Cloud Elements also provides custom tools developers and teams can use to deliver mapping, transformations.

 

Another Cloud Elements use case is proving valuable and efficient for customers who use multiple data masters.

 

Having multiple databases serve the company as a master for different sectors, is not that unusual these days,” Geene said, “especially given how many new apps have become systems of record for certain types of data [and data] objects,” Geene said.

 

“They use NetSuite as the ‘master’ for their Product Data and Salesforce as the ‘master’ for their Customer Data. And, on top of that, each one of those needs to talk to Marketo, which they are using for leads. So, they need to tie them all together.
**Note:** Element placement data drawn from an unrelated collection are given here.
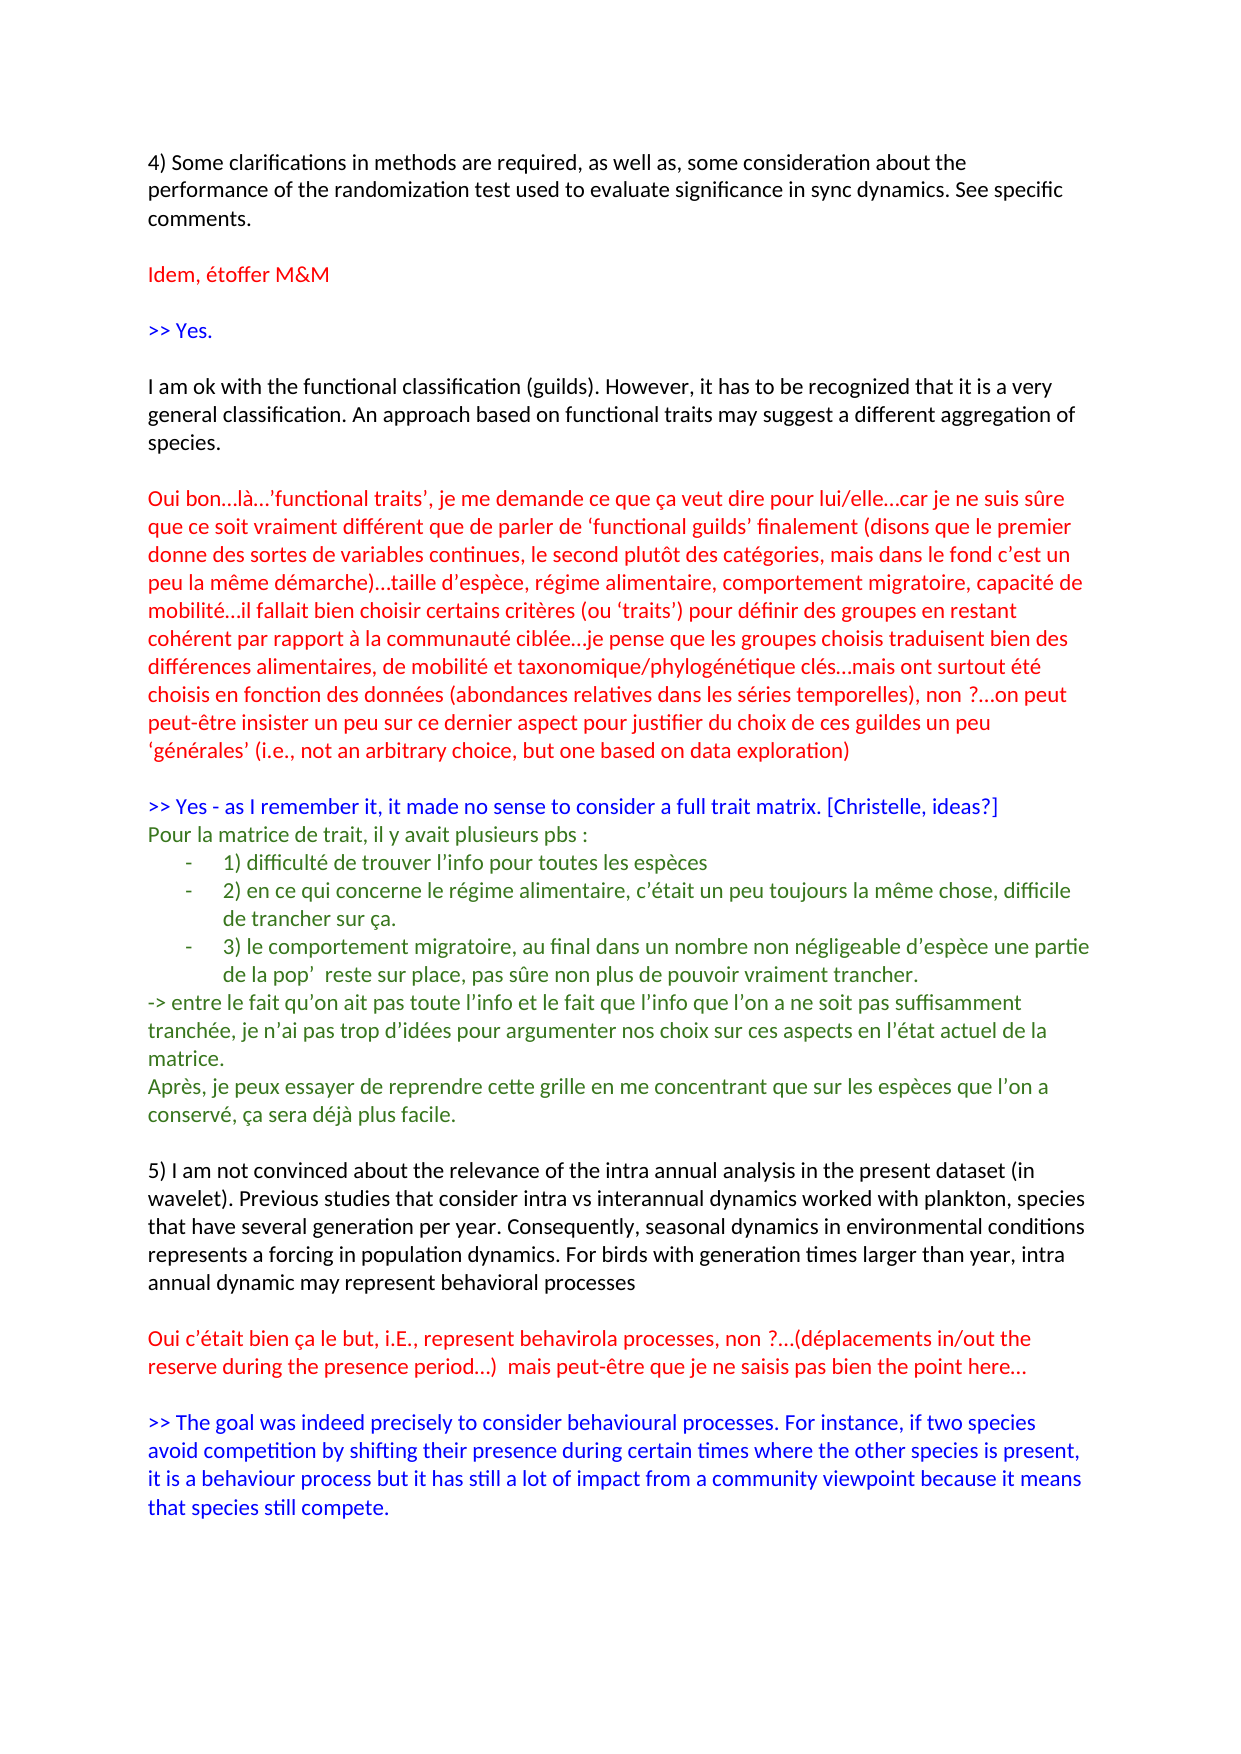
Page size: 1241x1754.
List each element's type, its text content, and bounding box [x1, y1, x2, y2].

text Après, je peux essayer de reprendre cette grille en me concentrant que sur les espèces que l’on a conservé, ça sera déjà plus facile. [148, 1072, 1093, 1128]
text 4) Some clarifications in methods are required, as well as, some consideration about the performance of the randomization test used to evaluate significance in sync dynamics. See specific comments. [148, 148, 1093, 232]
text >> Yes - as I remember it, it made no sense to consider a full trait matrix. [Christelle, ideas?] [148, 792, 1093, 820]
text I am ok with the functional classification (guilds). However, it has to be recognized that it is a very general classification. An approach based on functional traits may suggest a different aggregation of species. [148, 372, 1093, 456]
list 1) difficulté de trouver l’info pour toutes les espèces [185, 848, 1093, 876]
text -> entre le fait qu’on ait pas toute l’info et le fait que l’info que l’on a ne soit pas suffisamment tranchée, je n’ai pas trop d’idées pour argumenter nos choix sur ces aspects en l’état actuel de la matrice. [148, 988, 1093, 1072]
list 3) le comportement migratoire, au final dans un nombre non négligeable d’espèce une partie de la pop’ reste sur place, pas sûre non plus de pouvoir vraiment trancher. [185, 932, 1093, 988]
text >> Yes. [148, 316, 1093, 344]
list 2) en ce qui concerne le régime alimentaire, c’était un peu toujours la même chose, difficile de trancher sur ça. [185, 876, 1093, 932]
text Idem, étoffer M&M [148, 260, 1093, 288]
text Oui c’était bien ça le but, i.E., represent behavirola processes, non ?…(déplacements in/out the reserve during the presence period…) mais peut-être que je ne saisis pas bien the point here… [148, 1324, 1093, 1381]
text Oui bon…là…’functional traits’, je me demande ce que ça veut dire pour lui/elle…car je ne suis sûre que ce soit vraiment différent que de parler de ‘functional guilds’ finalement (disons que le premier donne des sortes de variables continues, le second plutôt des catégories, mais dans le fond c’est un peu la même démarche)…taille d’espèce, régime alimentaire, comportement migratoire, capacité de mobilité…il fallait bien choisir certains critères (ou ‘traits’) pour définir des groupes en restant cohérent par rapport à la communauté ciblée…je pense que les groupes choisis traduisent bien des différences alimentaires, de mobilité et taxonomique/phylogénétique clés…mais ont surtout été choisis en fonction des données (abondances relatives dans les séries temporelles), non ?…on peut peut-être insister un peu sur ce dernier aspect pour justifier du choix de ces guildes un peu ‘générales’ (i.e., not an arbitrary choice, but one based on data exploration) [148, 484, 1093, 764]
text >> The goal was indeed precisely to consider behavioural processes. For instance, if two species avoid competition by shifting their presence during certain times where the other species is present, it is a behaviour process but it has still a lot of impact from a community viewpoint because it means that species still compete. [148, 1408, 1093, 1521]
text Pour la matrice de trait, il y avait plusieurs pbs : [148, 820, 1093, 848]
text 5) I am not convinced about the relevance of the intra annual analysis in the present dataset (in wavelet). Previous studies that consider intra vs interannual dynamics worked with plankton, species that have several generation per year. Consequently, seasonal dynamics in environmental conditions represents a forcing in population dynamics. For birds with generation times larger than year, intra annual dynamic may represent behavioral processes [148, 1156, 1093, 1296]
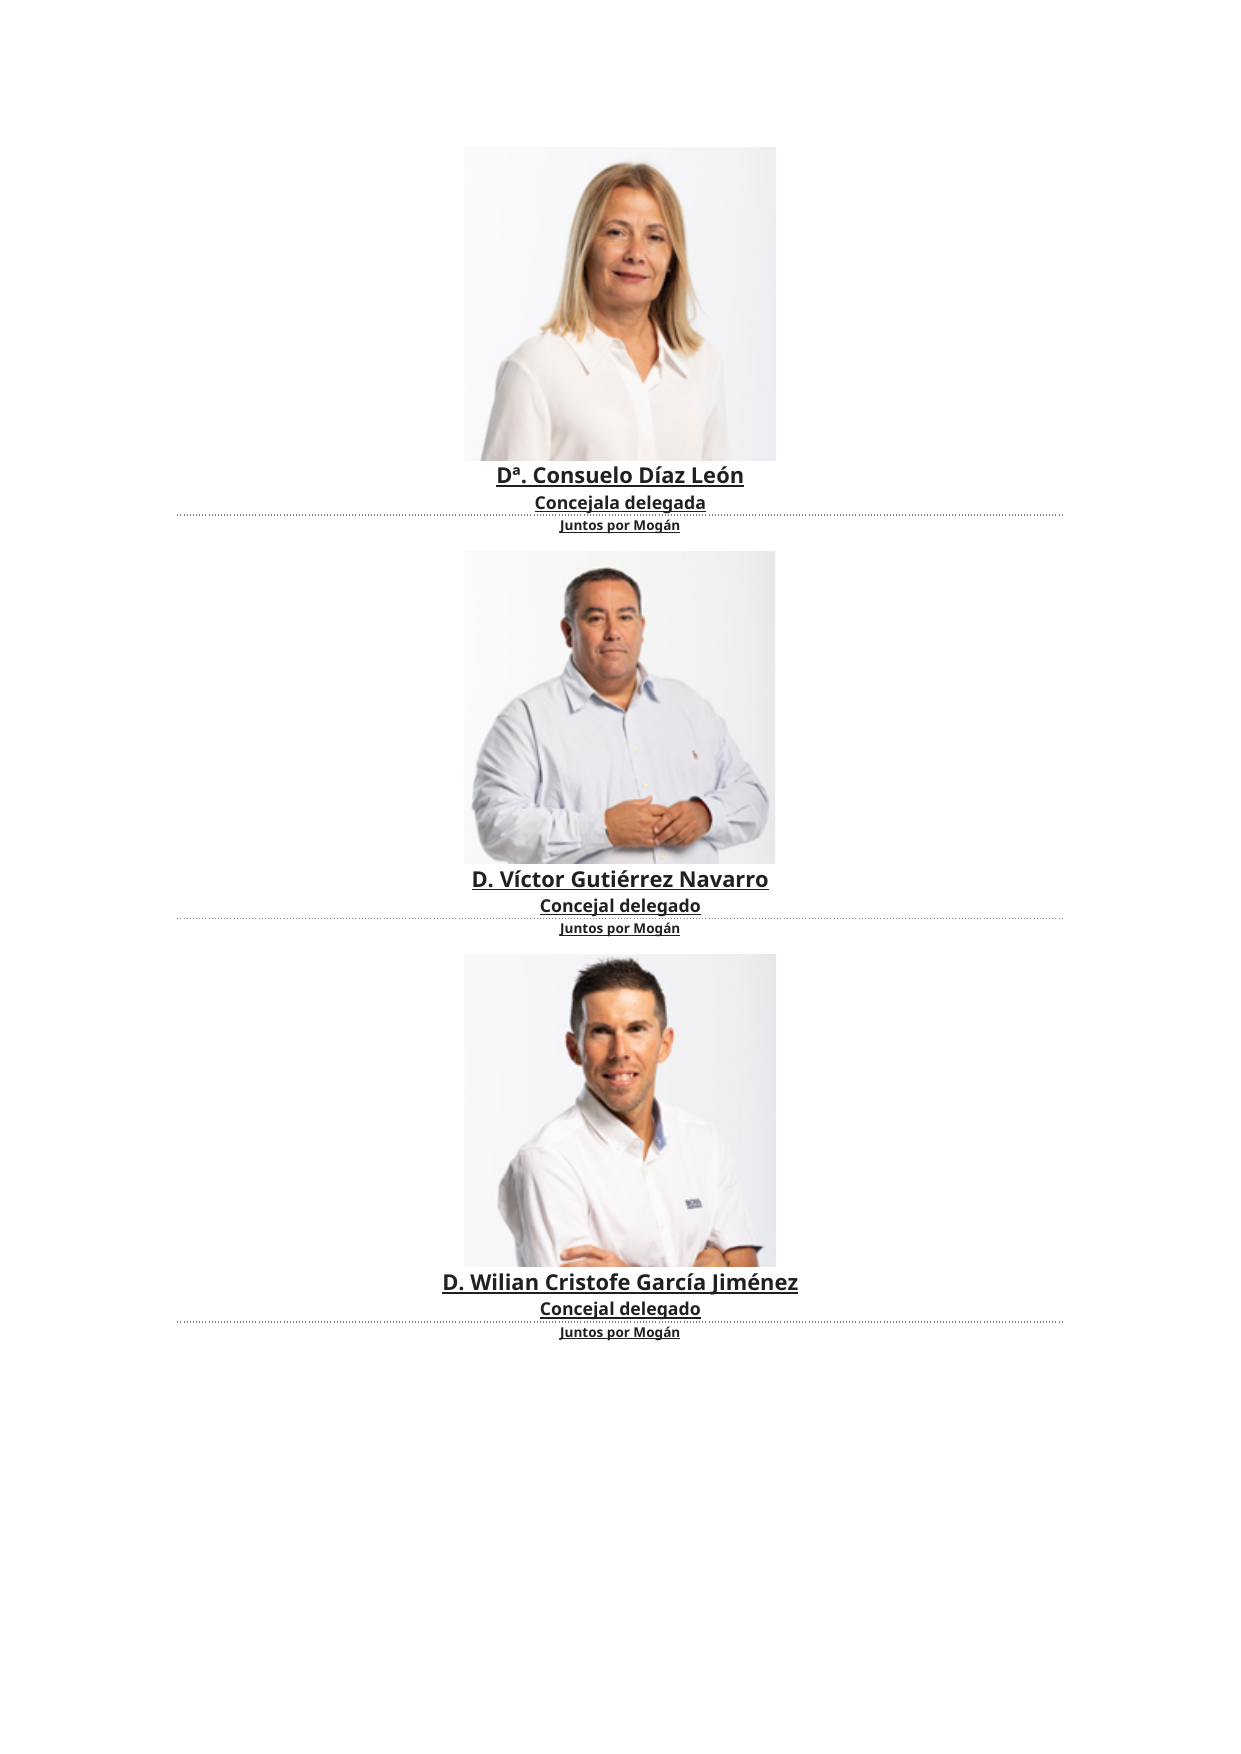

This required a lot of [API] endpoint and data object expertise.”   Cloud Elements’ virtualizing approach for APIs and data resources eliminated most of the need for such diverse domain expertise, he added.  

 

In fact, TwentyEighty, a Colorado-based learnings and performance improvement business, many API consumers have unlocked such efficiencies.  “With Cloud Elements integration between our CRM and ERP applications, we’ve seen nearly a 60 percent cost reduction when compared to previous manual business processes spend,” according to company CIO Michael Casullo. “Because we’ve integrated from lead to opportunity to invoice, we’re able to recognize revenue much sooner in the cycle.”

 

London-based Akkroo, provider of an event lead capture tool, is using Cloud Elements to proactively build its digital ecosystem – and capture new customers. “We knew that our ideal customer is already investing in marketing automation and CRM systems. By using Cloud Elements, we have been able to spin up integrations within very short periods, which has been huge for us,” said Andy Higgs, co-founder and chief product officer in a statement.  “Because we were able to implement five integrations quickly, we now cover 90 percent of the market of systems that our customers use.”

 

Cloud Elements 3.0 includes more than 200 pre-built integrations for a broad array of cloud applications and services, including ERP, CRM, human capital, finance, e-commerce, field service, payments, marketing, messaging, database, storage, and social applications. The latest platform includes new Elements for popular cloud-based ERP (Workday, Oracle, Microsoft Dynamics) and HCM applications (Workday, Oracle, Ultimate Software, Kronos, ADP Payroll).

 

API Gateways and API Management are complementary to Cloud Elements, and work with most popular products in this space, Geene said.